Despolitização da juventude
"Eu só posso dizer o seguinte: a mocidade, os moços, eu já era mais velho, mas a mocidade da época [décadas de 60 e 70] era muito mais interessada em política do que hoje. Hoje a mocidade está interessada em ganhar a sua vida, em ter o seu futuro garantido e a mocidade hoje, ao meu ver, não é politizada, me parece que não é".

"E naquele tempo todo mundo andava com máquina fotográfica, filmadora Super 8, seja o que for o 8, fazendo reportagens, todo mundo se interessava pelas coisas, todo mundo era participante, politicamente participante. Hoje, a mocidade vai em boates, vai nos shows, vai nas coisas, mas não tem uma participação política como tinha naquele tempo. Essa é a grande diferença".

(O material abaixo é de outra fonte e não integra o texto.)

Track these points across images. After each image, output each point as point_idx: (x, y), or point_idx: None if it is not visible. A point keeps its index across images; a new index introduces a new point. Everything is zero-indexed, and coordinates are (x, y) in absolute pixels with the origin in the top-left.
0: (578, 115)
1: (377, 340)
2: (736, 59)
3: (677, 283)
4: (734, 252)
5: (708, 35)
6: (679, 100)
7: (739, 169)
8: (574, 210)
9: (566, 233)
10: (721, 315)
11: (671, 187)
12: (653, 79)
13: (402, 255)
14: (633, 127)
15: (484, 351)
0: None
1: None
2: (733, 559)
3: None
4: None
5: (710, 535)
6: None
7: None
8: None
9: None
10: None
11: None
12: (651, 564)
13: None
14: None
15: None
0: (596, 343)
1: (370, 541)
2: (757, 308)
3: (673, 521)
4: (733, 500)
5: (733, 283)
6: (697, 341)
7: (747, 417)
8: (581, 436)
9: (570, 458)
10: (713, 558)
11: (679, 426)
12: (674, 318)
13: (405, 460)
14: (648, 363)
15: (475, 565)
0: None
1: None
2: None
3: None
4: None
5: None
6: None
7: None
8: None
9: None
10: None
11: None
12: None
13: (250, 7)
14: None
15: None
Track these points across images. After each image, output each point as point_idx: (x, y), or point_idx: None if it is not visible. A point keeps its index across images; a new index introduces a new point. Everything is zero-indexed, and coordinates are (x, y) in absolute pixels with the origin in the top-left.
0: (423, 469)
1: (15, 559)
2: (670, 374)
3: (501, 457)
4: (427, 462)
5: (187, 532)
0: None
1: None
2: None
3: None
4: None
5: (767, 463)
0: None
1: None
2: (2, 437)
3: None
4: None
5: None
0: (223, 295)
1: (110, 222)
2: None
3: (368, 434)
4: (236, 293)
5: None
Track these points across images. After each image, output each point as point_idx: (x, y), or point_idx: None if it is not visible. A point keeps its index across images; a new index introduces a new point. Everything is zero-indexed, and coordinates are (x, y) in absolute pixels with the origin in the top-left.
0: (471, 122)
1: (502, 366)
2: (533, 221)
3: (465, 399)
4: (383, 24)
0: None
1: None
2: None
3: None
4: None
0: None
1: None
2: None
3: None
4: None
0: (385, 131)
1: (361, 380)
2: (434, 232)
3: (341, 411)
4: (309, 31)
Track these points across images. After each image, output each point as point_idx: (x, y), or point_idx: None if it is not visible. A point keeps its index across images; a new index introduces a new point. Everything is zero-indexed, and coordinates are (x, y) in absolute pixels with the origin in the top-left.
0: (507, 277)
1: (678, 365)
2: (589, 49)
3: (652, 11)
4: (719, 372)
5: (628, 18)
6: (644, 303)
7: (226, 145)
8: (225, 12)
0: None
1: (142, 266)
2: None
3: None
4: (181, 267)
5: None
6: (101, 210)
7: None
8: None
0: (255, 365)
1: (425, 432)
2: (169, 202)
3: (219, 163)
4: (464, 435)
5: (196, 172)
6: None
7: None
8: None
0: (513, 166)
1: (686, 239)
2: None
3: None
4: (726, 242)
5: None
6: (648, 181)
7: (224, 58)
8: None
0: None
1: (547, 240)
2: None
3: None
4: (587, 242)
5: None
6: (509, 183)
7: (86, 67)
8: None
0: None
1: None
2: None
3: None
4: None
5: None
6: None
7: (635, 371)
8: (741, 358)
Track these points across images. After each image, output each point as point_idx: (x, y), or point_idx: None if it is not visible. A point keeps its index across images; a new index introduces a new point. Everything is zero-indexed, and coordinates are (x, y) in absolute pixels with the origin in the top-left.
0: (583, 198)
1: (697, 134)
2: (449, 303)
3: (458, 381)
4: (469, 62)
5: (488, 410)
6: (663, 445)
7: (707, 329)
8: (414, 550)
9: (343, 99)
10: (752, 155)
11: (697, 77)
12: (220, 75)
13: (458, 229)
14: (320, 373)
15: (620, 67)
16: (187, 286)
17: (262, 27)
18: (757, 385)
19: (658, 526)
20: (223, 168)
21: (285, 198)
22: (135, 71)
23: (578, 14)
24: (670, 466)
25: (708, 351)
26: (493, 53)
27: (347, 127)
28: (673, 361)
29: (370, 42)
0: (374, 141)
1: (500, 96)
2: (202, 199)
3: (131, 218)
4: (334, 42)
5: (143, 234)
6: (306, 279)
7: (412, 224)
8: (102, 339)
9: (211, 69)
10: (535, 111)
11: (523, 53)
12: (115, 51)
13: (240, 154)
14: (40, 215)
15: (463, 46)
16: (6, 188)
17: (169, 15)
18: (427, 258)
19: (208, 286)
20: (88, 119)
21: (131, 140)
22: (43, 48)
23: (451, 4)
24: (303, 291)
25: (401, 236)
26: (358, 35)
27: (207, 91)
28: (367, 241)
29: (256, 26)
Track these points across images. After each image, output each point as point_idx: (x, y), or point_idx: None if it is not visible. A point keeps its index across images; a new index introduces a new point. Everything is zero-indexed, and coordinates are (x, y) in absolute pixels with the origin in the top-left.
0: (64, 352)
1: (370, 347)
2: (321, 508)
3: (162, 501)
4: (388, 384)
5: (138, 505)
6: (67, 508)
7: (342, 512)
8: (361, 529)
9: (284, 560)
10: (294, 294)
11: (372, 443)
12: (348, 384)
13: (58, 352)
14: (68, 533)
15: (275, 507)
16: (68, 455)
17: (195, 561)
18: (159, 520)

"Não é só dinheiro: e carreira, é futuro, é muito material, porque as dificuldades talvez sejam maiores do que naquele tempo. Mas é que a participação política do jovem é muito menor. Acho eu, mas é uma opinião minha."

"Do ponto de vista artístico, os artistas tinham várias tendências, tinha gente de esquerda, gente de direita, tinha gente de tudo quanto era lado, mas a gente respeitava todo mundo, inclusive o pessoal de direita, a gente ficava um pouco do lado mas... tinha gente muito boa".

"Não sei [se isso é uma tendência mundial]. Eu não vivo nos Estados Unidos. Os Estados Unidos tiveram até o... eles não mataram gente, eles não vão fazer demonstrações políticas, de raça, de política, o tempo inteiro. Aqui não há, acho que houve aqui, mas não está havendo mais... Eu tenho impressão que no resto do mundo há, pode ser na Itália, pode ser na França, existe, no mundo inteiro você vê demonstrações políticas, a favor ou contra. Aqui eu não vejo isso".

Ainda o cordial
"[O país] Não é paciente. Vê o negócio da Zélia, a Zélia pegou dinheiro de todo mundo. Se fosse na Espanha teriam quebrado os bancos. Nós aqui somos muito mais tolerantes, a gente é muito mais tolerante. Eu li uma coisa dele [historiador Sérgio Buarque de Holanda] ontem no jornal: [brasileiro] não é cordial - era um cara, alguém queria dizer que ele não era só cordial - era mais simpático do que cordial".

Brasilidade
"Esse é o melhor país do mundo, não têm país igual. Não tem um país de tanta mistura, de tanta convivência, de tanta liberdade como aqui, não existe. Quer dizer, se você perguntar para um cara como eu: 'Você quer viver aonde?', [respondo] eu quero viver aqui! Eu não nasci aqui, mas eu não quero viver na Suíça, não quero viver nos Estados Unidos, nem na Itália, quero viver aqui, aqui estão meus amigos, é a minha vivência, então eu acho que esse é o melhor país do mundo, mas não espalha."

Gerações
"Eu vou fazer 80 anos. Eu perdi o contato. Naquele tempo eu era moço e fazia muitas coisas, e agora, como a época é outra, eu estou já convivendo em um outro mundo, estou com outra idade, estou com outro senso da cultura. Eu não sou da patota, eu não sou da patota cultural, porque as pessoas são muito mais jovens e trabalham talvez muito mais do que eu trabalhava. Cinema documentário, eu mal conheço os filmes que estão passando aí, mal conheço as pessoas, eu sinto muito, mas não dá para ver tudo".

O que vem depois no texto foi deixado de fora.